### Assignment
Across the entries below, work out how many lines contain "Nguồn". Please give the number only.

### Records
________________

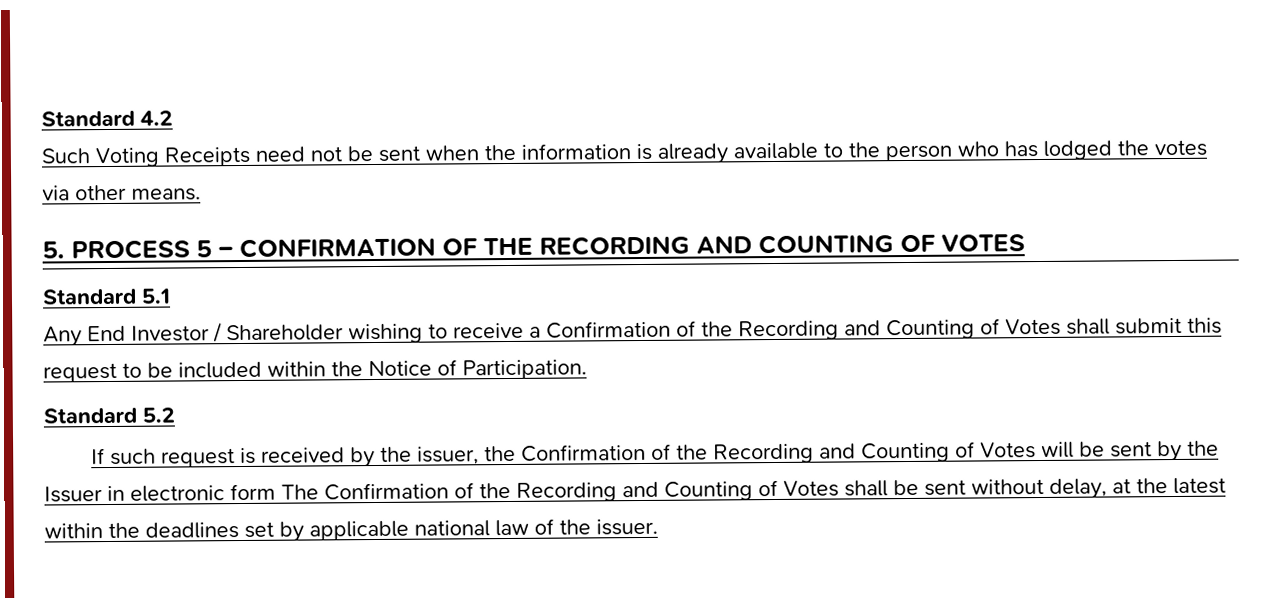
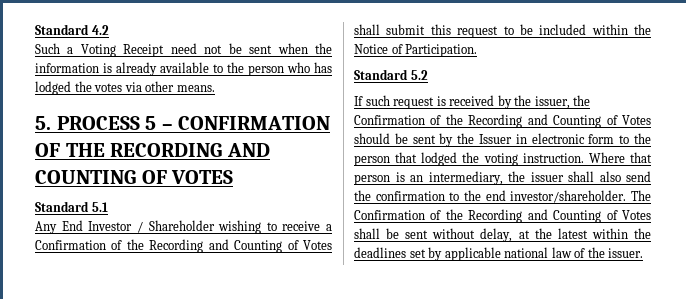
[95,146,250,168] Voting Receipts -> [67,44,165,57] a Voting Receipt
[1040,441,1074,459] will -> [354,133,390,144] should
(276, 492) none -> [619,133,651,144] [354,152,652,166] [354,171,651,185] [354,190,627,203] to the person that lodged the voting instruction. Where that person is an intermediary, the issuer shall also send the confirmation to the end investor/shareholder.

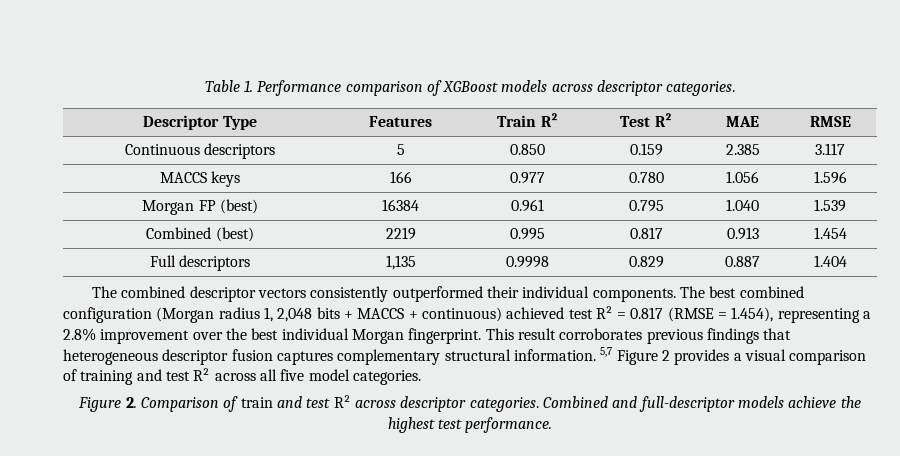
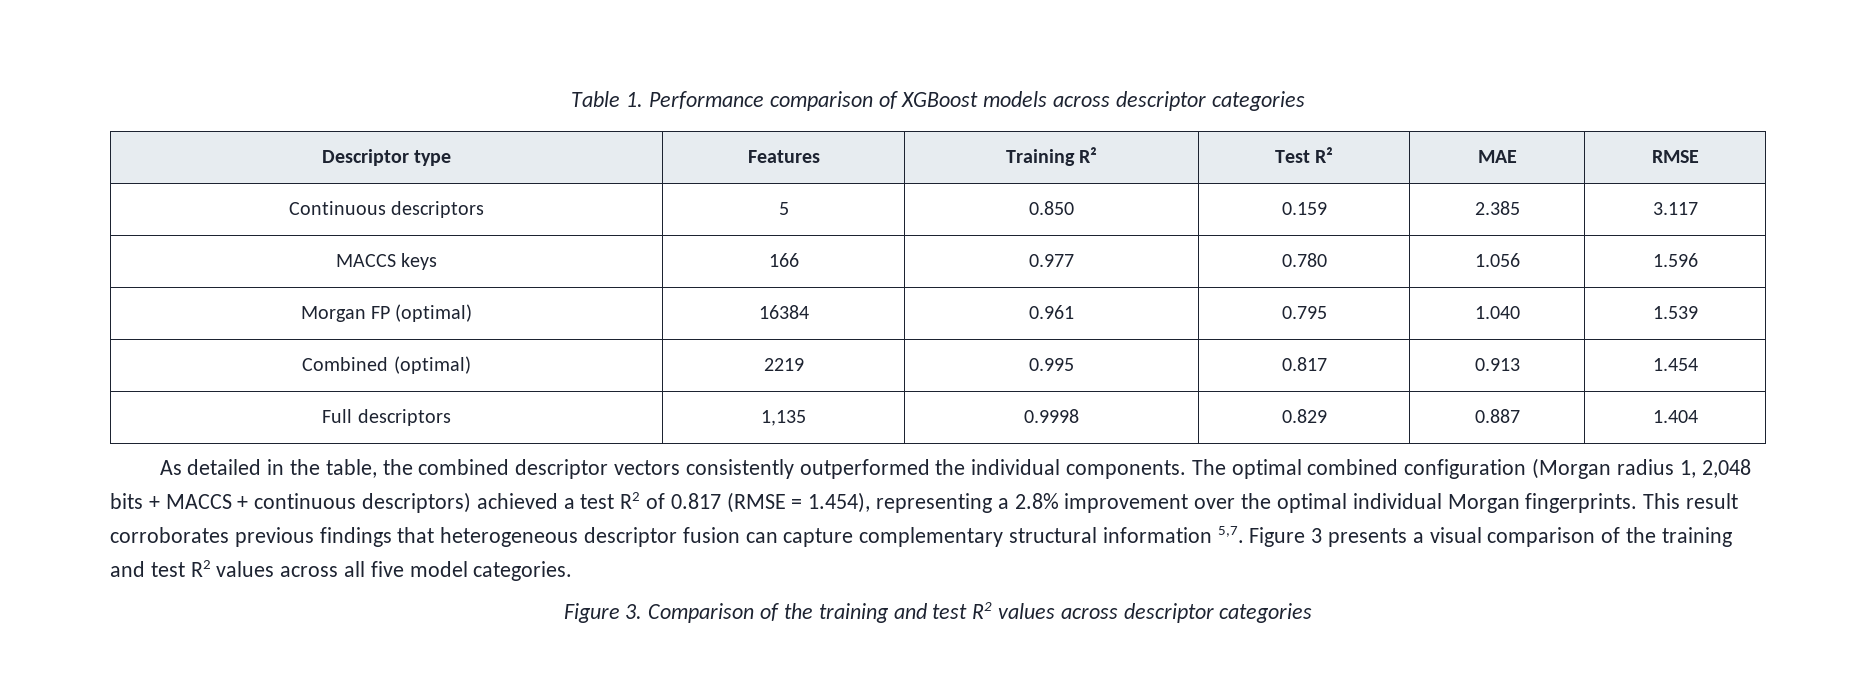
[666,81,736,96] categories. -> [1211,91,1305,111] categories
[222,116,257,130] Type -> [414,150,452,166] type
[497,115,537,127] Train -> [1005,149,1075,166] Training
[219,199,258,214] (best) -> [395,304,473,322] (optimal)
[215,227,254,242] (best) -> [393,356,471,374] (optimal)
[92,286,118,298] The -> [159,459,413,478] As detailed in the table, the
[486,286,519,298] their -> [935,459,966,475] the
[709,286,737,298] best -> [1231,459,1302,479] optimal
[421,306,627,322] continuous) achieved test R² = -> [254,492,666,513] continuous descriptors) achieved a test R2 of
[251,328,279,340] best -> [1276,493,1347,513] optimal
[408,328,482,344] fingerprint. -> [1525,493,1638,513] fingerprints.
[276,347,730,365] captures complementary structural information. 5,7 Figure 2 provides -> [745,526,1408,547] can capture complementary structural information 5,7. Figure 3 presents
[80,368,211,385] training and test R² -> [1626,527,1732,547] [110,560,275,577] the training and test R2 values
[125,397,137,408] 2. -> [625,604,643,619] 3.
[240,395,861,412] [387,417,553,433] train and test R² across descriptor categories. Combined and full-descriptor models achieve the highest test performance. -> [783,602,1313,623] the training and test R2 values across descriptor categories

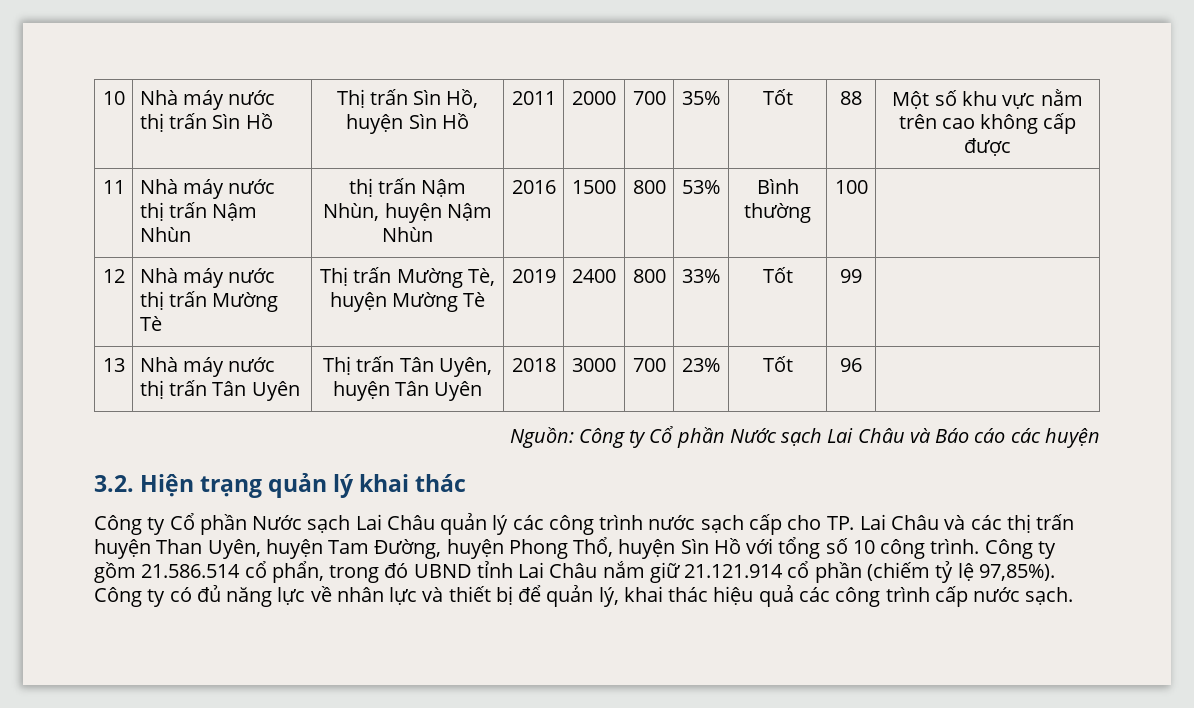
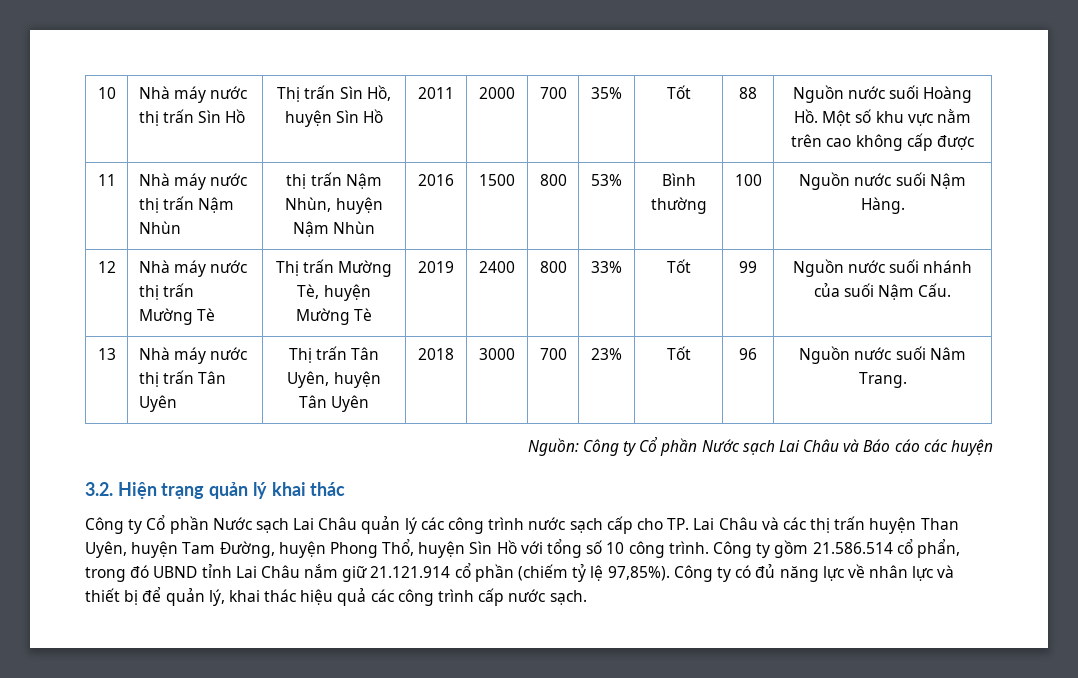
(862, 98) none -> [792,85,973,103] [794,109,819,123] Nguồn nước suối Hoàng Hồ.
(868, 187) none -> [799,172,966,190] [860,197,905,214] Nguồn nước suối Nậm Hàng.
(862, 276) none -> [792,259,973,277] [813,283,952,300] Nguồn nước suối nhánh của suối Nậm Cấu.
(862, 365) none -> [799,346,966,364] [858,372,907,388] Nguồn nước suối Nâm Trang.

________________

### Finished task
4